Nel 2014, professionalmente parlando, arriva il primo vero salto di qualità: da Febbraio inizio a collaborare stabilmente col già menzionato Franco Raineri per quanto concerne lo sviluppo e la postproduzione delle fotografie, nonché saltuariamente come junior photographer durante le cerimonie. Parallelamente, collaboro con la neonata filiale reggina di Progetti Digitali, factory multimediale attiva da svariati anni a livello nazionale, per quanto concerne lo sviluppo di progetti web e visual.

Curriculum Vitae (Europass)

Dall’inizio dell’anno, inoltre, collaboro e supporto come figura “polivalente” l’agenzia VIVA Management, già organizzatrice del Pop Music Festival, con l’intento di sviluppare nuove idee ed iniziative per il pubblico nel campo della fotografia e delle arti in generale.

Attualmente per la legge italiana risulto in cerca di prima occupazione e, mentre inseguo la chimera della stabilità lavorativa, persevero nelle mie passioni. Chiunque volesse approfondire l’argomento professionale o avere dei contatti, può visualizzare il mio profilo Linkedin e/o scaricare il mio Curriculum Vitae (modello Europass, periodicamente aggiornato) che, nonostante lo status di “inoccupato”, risulta zeppo di contenuti…viva l’Italia ed i suoi paradossi!

Dal momento in cui acquisto la prima reflex, gestisco un profilo Flickr che custodisce tutti i miei scatti sin ora divulgati…nessuno escluso (mantengo anche quelli degli esordi, pieni zeppi di errori, per scelta). Il profilo acquista, nel corso degli anni, sempre più popolarità:

  • Marzo 2012: supera le 55.555 pagine visualizzate;
  • Giugno 2013: arriva il traguardo delle 100.000 visite;
  • Alla fine del 2013, viene già doppiato il precedente risultato;
  • Ad Aprile 2014, sfiora le 290.000 visualizzazioni.

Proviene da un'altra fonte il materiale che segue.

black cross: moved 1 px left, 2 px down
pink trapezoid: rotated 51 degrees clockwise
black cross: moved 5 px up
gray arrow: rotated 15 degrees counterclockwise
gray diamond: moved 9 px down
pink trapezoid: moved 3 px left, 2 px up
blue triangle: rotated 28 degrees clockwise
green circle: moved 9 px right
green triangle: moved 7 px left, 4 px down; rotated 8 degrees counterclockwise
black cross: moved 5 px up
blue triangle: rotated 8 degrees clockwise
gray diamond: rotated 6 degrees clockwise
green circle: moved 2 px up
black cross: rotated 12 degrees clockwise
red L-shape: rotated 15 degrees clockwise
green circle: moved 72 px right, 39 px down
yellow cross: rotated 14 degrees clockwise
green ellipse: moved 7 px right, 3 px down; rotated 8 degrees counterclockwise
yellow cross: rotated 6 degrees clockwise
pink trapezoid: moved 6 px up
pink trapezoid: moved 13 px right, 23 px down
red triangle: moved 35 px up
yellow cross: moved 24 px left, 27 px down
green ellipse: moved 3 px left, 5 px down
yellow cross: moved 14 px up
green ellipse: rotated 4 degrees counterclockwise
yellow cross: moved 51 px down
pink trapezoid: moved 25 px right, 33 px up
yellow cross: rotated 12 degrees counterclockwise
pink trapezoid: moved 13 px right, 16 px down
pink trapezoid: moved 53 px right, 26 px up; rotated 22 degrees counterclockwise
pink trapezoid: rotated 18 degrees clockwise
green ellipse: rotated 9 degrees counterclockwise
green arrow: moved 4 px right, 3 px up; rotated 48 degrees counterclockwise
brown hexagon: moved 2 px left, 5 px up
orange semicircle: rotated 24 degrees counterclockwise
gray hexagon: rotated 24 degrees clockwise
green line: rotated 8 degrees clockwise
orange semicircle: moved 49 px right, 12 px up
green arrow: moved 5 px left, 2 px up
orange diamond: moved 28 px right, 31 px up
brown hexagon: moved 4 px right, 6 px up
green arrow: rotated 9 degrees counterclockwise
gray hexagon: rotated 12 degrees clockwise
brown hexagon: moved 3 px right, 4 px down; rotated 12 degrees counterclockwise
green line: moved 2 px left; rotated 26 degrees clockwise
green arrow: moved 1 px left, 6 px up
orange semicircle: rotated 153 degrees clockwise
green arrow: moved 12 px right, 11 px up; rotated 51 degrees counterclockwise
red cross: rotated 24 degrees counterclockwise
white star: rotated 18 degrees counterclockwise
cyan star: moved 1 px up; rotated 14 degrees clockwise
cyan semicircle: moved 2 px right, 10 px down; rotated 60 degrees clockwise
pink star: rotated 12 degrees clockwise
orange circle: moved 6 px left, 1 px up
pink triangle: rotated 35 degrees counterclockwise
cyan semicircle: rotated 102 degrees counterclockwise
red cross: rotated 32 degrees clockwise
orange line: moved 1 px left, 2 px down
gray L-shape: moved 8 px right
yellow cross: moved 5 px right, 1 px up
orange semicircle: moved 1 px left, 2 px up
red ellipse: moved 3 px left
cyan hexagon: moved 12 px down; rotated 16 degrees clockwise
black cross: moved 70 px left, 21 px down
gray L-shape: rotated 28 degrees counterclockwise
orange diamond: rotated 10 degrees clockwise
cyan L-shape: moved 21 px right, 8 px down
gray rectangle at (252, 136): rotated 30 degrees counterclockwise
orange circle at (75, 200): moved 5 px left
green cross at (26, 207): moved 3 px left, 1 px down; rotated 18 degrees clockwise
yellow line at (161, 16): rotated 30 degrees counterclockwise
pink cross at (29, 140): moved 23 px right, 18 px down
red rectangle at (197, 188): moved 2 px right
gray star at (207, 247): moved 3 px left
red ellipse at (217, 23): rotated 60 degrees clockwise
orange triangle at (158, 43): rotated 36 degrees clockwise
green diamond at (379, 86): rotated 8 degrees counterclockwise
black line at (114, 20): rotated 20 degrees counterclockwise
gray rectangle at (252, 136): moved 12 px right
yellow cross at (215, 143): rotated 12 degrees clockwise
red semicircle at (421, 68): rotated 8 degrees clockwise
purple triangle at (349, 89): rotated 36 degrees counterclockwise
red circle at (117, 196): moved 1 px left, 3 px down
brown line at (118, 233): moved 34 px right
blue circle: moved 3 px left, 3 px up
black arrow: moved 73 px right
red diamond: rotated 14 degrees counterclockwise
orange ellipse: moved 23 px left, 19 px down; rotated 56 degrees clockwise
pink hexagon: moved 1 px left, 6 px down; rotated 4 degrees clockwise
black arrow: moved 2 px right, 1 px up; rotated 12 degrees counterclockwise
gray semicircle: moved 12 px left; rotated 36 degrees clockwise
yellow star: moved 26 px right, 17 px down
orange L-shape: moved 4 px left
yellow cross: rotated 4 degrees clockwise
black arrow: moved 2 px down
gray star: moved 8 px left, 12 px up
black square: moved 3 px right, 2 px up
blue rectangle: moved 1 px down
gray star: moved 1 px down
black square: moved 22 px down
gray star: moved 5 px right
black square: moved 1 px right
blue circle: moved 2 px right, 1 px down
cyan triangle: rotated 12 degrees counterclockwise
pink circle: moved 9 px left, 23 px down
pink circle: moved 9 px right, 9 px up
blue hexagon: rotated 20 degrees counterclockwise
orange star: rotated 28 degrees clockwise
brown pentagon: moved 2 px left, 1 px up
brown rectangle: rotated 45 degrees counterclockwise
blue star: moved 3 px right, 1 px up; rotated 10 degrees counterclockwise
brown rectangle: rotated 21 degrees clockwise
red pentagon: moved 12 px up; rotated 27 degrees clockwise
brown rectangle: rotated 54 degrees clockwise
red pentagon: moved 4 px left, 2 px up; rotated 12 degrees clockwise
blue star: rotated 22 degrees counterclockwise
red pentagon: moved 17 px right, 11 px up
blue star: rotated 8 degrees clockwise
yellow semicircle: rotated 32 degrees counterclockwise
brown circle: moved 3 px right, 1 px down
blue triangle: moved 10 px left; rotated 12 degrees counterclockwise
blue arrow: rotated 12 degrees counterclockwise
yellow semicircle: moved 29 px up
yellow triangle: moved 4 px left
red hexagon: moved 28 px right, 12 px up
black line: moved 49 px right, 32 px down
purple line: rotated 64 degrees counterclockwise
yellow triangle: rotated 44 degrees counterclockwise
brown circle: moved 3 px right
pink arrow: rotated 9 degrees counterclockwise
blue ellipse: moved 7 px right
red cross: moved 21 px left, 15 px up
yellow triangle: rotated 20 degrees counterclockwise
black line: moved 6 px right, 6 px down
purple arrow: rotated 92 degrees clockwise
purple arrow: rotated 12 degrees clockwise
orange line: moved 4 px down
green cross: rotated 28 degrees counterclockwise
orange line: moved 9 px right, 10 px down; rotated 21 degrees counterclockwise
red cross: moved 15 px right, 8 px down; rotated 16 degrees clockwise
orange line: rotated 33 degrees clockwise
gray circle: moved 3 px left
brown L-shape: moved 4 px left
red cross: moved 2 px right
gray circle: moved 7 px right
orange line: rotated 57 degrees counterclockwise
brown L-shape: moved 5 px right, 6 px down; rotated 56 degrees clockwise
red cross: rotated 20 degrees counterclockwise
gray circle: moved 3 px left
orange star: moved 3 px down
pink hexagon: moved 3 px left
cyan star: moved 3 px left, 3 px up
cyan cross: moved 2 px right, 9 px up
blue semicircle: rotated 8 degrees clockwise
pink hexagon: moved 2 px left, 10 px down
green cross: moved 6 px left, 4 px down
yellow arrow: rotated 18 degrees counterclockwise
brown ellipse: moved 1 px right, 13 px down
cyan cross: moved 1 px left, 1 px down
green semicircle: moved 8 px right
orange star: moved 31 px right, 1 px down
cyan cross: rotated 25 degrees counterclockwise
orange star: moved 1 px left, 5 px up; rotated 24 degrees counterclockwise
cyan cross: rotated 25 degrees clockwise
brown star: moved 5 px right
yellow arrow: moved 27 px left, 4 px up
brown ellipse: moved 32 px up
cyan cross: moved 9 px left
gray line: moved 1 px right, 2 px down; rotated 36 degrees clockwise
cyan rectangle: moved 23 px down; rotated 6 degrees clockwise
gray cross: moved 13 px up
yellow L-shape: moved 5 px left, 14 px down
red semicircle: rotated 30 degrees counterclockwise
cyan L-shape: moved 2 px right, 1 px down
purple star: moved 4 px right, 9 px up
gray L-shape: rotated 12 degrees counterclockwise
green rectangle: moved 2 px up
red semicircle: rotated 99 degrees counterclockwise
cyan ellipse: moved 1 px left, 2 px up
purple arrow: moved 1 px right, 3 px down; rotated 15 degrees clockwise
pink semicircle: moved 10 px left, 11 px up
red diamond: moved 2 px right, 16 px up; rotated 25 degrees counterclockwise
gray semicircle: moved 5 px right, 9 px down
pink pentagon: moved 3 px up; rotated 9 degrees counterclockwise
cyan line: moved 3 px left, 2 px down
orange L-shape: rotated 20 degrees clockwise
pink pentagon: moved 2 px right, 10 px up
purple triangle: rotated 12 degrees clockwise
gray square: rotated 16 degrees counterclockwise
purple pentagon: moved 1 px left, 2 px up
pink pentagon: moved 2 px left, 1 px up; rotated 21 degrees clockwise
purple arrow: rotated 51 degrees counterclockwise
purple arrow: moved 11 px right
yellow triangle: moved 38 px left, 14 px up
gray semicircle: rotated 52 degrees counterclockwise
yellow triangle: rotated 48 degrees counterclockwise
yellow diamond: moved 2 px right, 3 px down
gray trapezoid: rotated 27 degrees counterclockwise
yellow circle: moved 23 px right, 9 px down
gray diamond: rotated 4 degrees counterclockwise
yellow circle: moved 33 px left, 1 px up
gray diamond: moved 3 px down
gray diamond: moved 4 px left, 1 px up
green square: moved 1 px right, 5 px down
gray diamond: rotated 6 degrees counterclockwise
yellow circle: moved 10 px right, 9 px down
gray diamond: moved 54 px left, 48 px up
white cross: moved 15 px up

Oltre alla fotografia, mastico grafica, informatica e tecnologia in generale; adoro il tennis, l’uso corretto della lingua italiana, il pianoforte ed il basso elettrico, tutta la musica (fanno rara eccezione la neomelodica, gli idoli della generazione-reality, i plagi, i “lamenti” ed i tecnicismi fini a sè stessi) con particolare apprezzamento per le tonalità morbide del jazz ed acide dell’elettronica. Leggo raramente libri, fatta esclusione per quelli fotografici…preferisco articoli, fumetti e forum (NON fotografici).

Essendomi dilungato un pò troppo (vi avevo avvertiti), concludo con la mia attuale descrizione sui social, che rende abbastanza l’idea sul mio essere:

Simpatico, disponibile, sarcastico, idiota, geniale e critico (quanto/quando serve). Tuttofare multimediale, con inclinazioni verso fotografia e grafica.

E da Giugno 2012, a quanto pare, anche blogger.